### TASK OBJECTIVE
Rewrite the material below as a numbered list with no blank lines. Leave the pictures out of your answer.
** start PROVIDED MATERIAL **
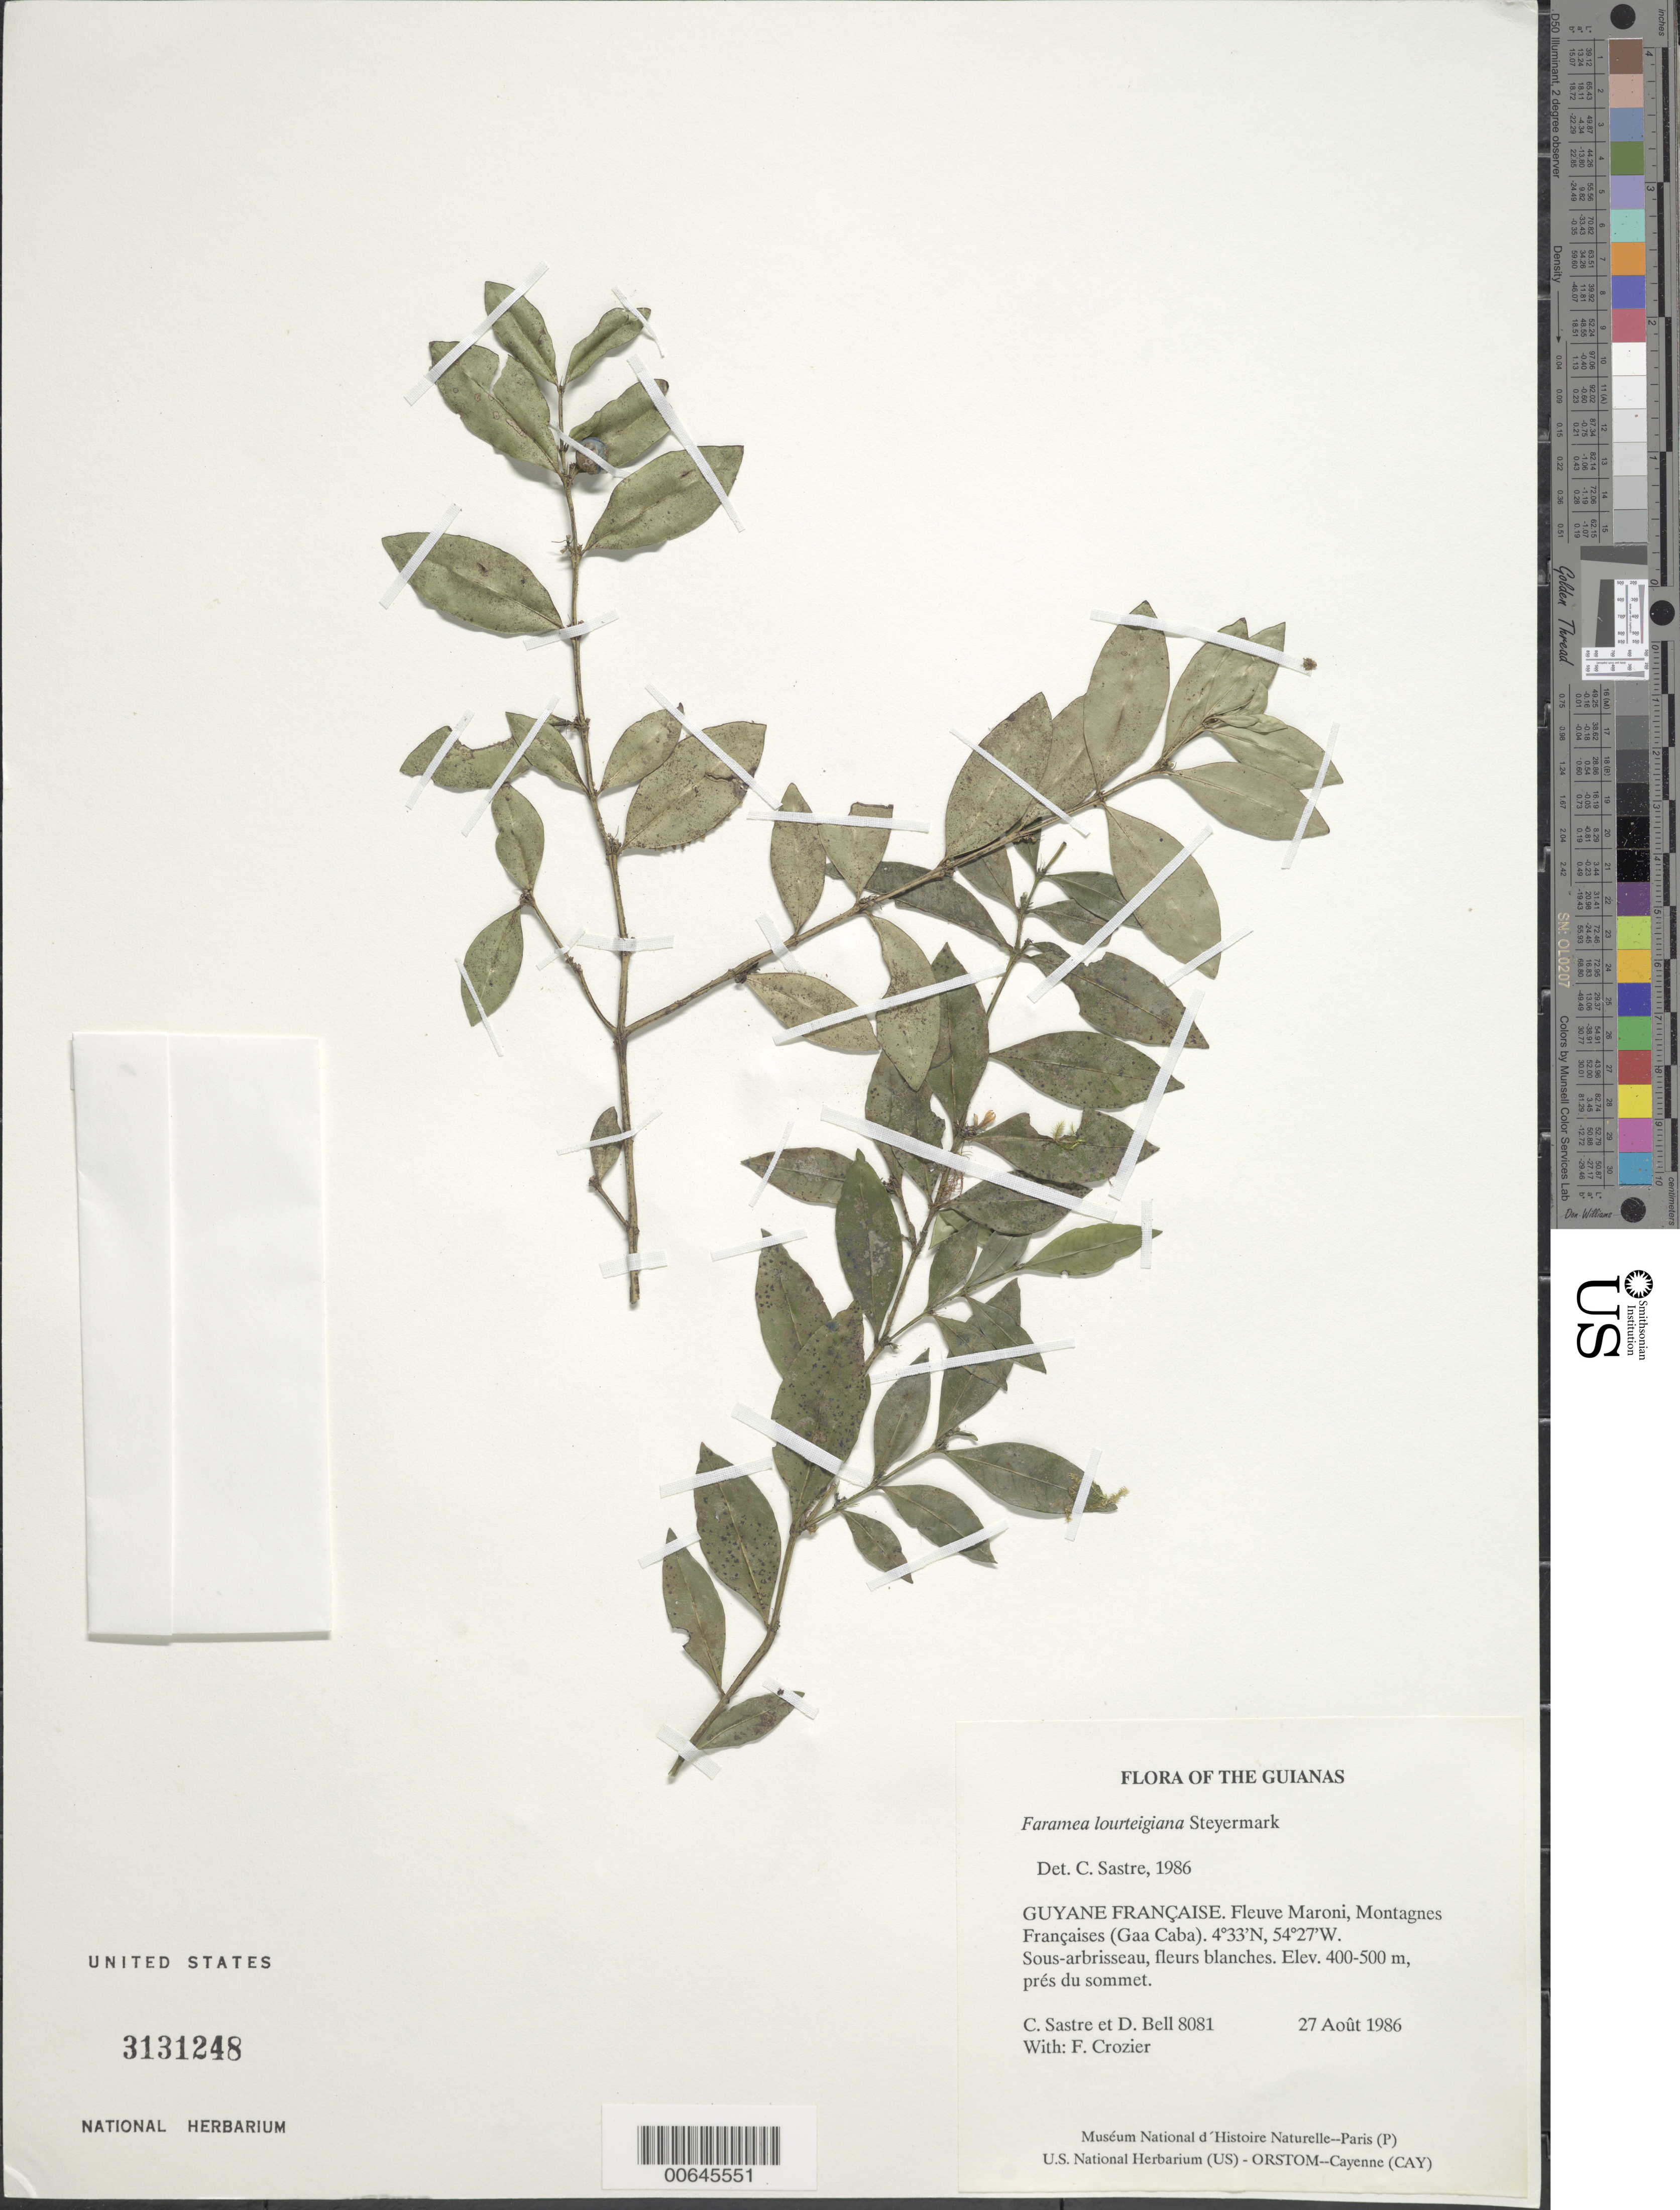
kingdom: Plantae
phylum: Tracheophyta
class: Magnoliopsida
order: Gentianales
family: Rubiaceae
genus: Faramea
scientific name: Faramea lourteigiana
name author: Steyerm.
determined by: Sastre, C. H. L.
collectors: C. H. L. Sastre, D. A. Bell & F. Crozier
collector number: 8081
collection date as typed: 27 August 1986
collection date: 1986-08-27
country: French Guiana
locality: Fleuve Maroni, Montagnes Françaises (Gaa Caba)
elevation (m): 400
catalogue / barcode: US 3131248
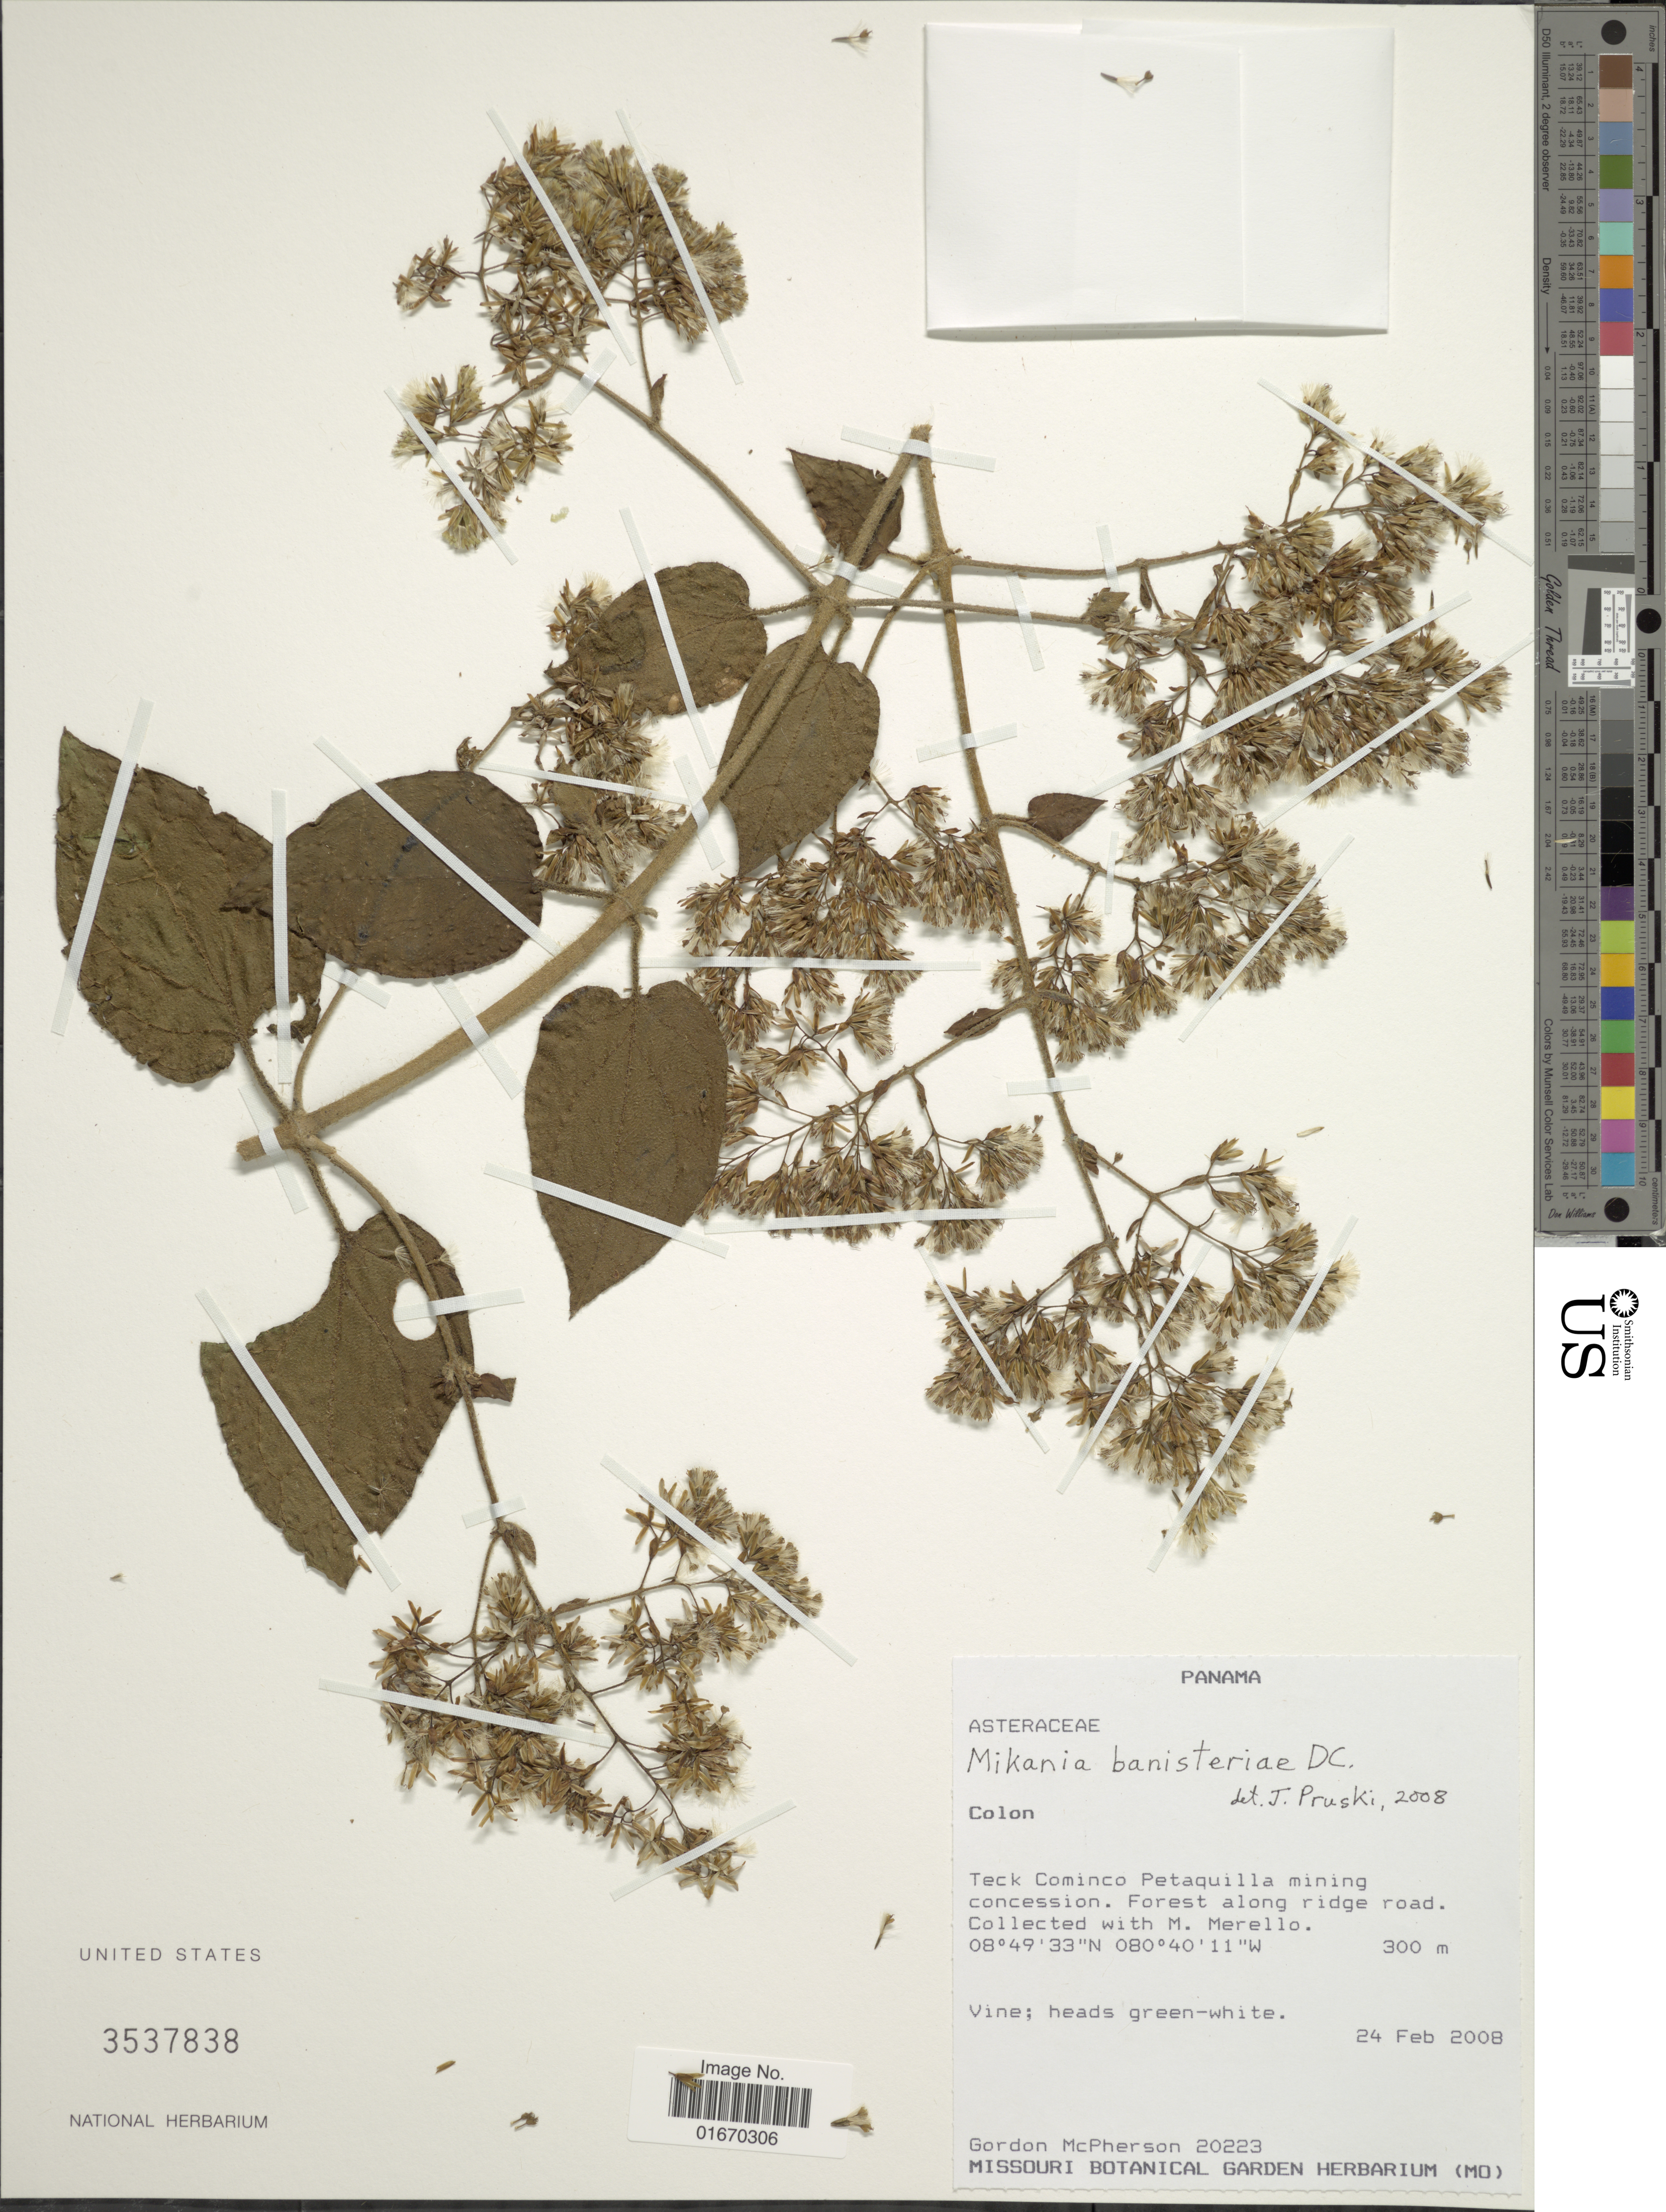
** end PROVIDED MATERIAL **
### ANSWER BELOW
1. kingdom: Plantae
2. phylum: Tracheophyta
3. class: Magnoliopsida
4. order: Gentianales
5. family: Rubiaceae
6. genus: Faramea
7. scientific name: Faramea lourteigiana
8. name author: Steyerm.
9. determined by: Sastre, C. H. L.
10. collectors: C. H. L. Sastre, D. A. Bell & F. Crozier
11. collector number: 8081
12. collection date as typed: 27 August 1986
13. collection date: 1986-08-27
14. country: French Guiana
15. locality: Fleuve Maroni, Montagnes Françaises (Gaa Caba)
16. elevation (m): 400
17. catalogue / barcode: US 3131248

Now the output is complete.